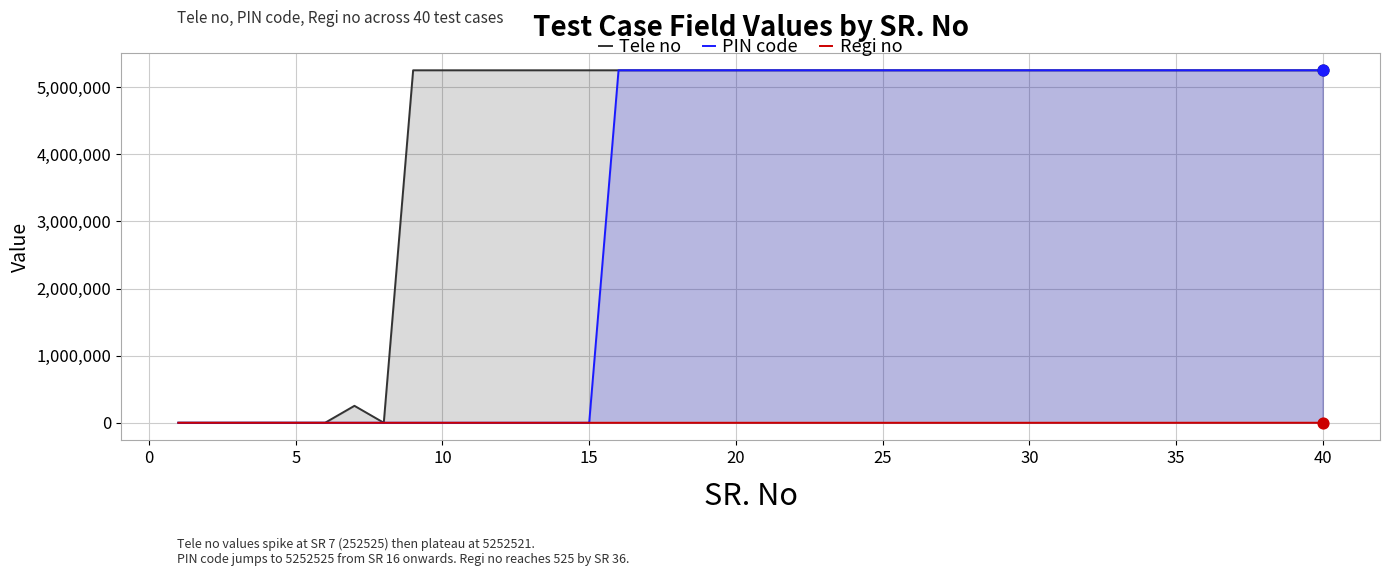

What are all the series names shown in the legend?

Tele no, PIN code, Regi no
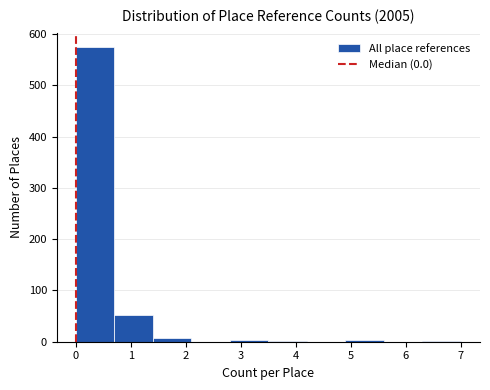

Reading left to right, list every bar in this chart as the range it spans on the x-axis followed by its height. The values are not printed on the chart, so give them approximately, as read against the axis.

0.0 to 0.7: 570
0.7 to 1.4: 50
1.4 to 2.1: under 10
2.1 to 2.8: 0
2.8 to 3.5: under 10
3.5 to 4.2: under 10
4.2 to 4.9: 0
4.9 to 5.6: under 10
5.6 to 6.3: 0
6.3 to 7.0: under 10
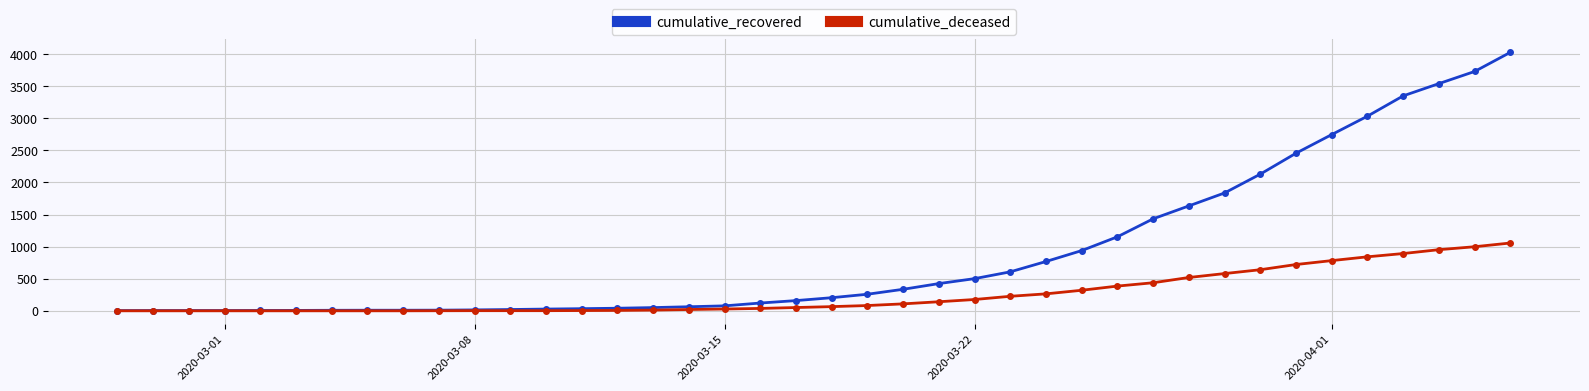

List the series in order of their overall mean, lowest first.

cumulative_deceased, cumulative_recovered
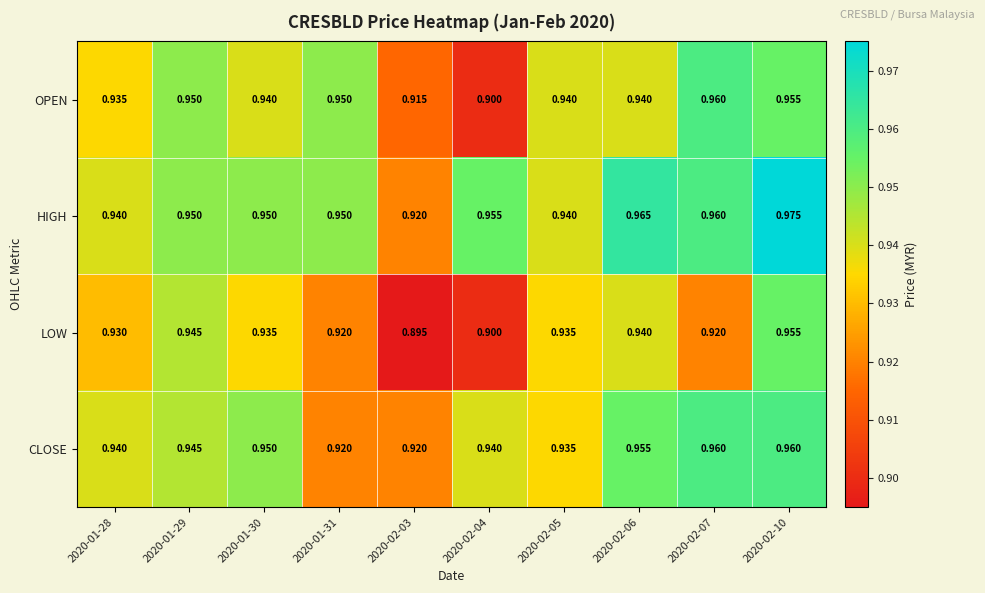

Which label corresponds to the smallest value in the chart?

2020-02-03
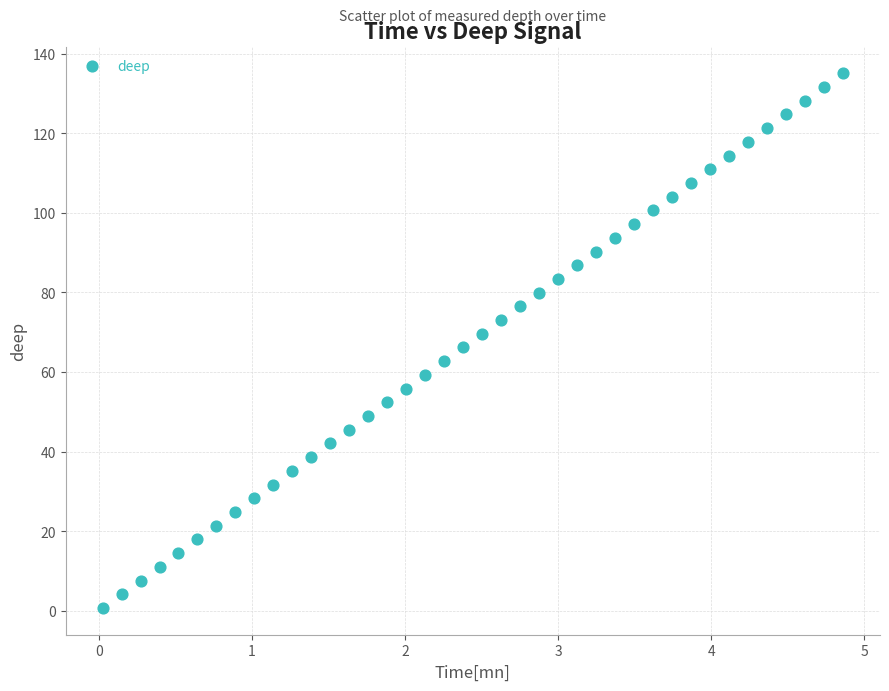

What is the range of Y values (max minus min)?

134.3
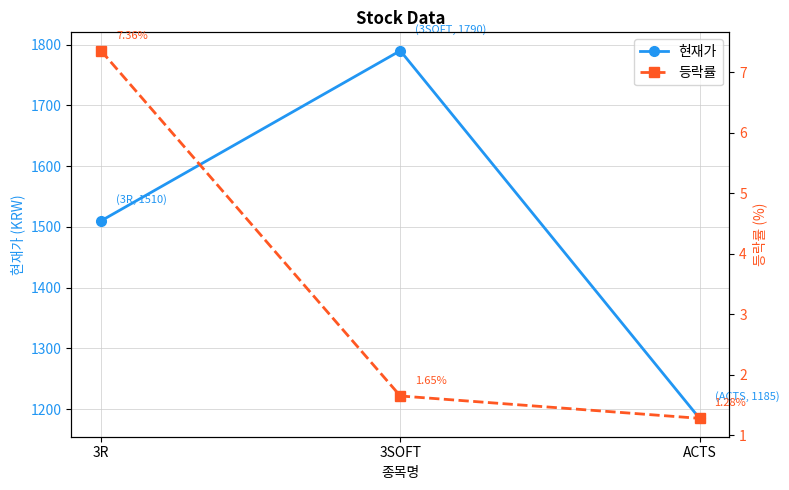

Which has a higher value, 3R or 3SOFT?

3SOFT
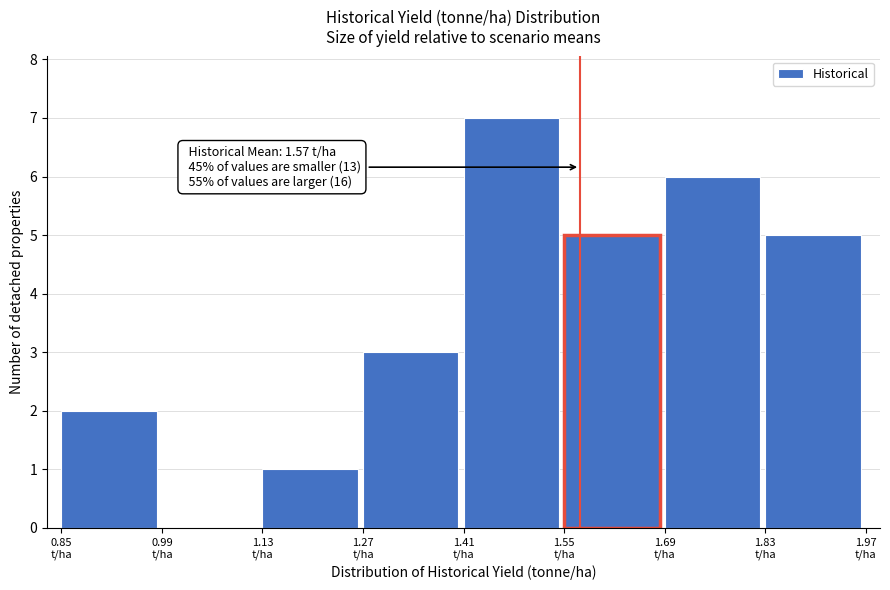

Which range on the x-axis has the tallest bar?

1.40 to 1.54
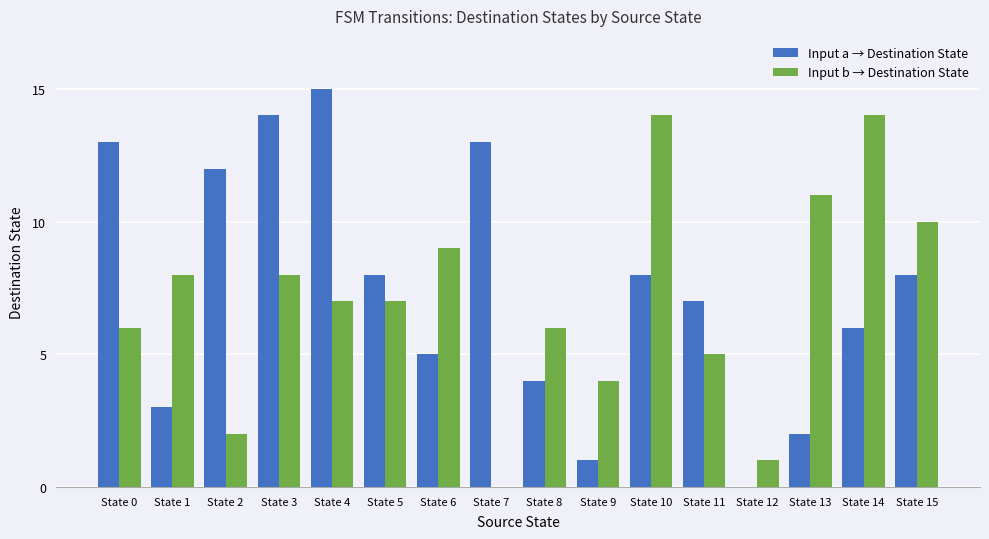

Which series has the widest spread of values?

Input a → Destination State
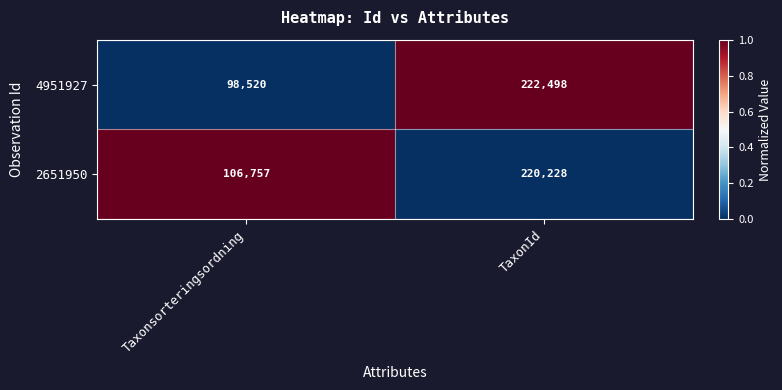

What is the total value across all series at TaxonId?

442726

*-*-*

_Exercise aim:_
Could you render the lines above as a JSON list of strings, one string per line, with blank lines and the picture placeholders left out?

_Expected answer:_
[
  "What are all the series names shown in the legend?",
  "Tele no, PIN code, Regi no",
  "Reading left to right, list every bar in this chart as the range it spans on the x-axis followed by its height. The values are not printed on the chart, so give them approximately, as read against the axis.",
  "0.0 to 0.7: 570",
  "0.7 to 1.4: 50",
  "1.4 to 2.1: under 10",
  "2.1 to 2.8: 0",
  "2.8 to 3.5: under 10",
  "3.5 to 4.2: under 10",
  "4.2 to 4.9: 0",
  "4.9 to 5.6: under 10",
  "5.6 to 6.3: 0",
  "6.3 to 7.0: under 10",
  "List the series in order of their overall mean, lowest first.",
  "cumulative_deceased, cumulative_recovered",
  "Which label corresponds to the smallest value in the chart?",
  "2020-02-03",
  "What is the range of Y values (max minus min)?",
  "134.3",
  "Which has a higher value, 3R or 3SOFT?",
  "3SOFT",
  "Which range on the x-axis has the tallest bar?",
  "1.40 to 1.54",
  "Which series has the widest spread of values?",
  "Input a → Destination State",
  "What is the total value across all series at TaxonId?",
  "442726"
]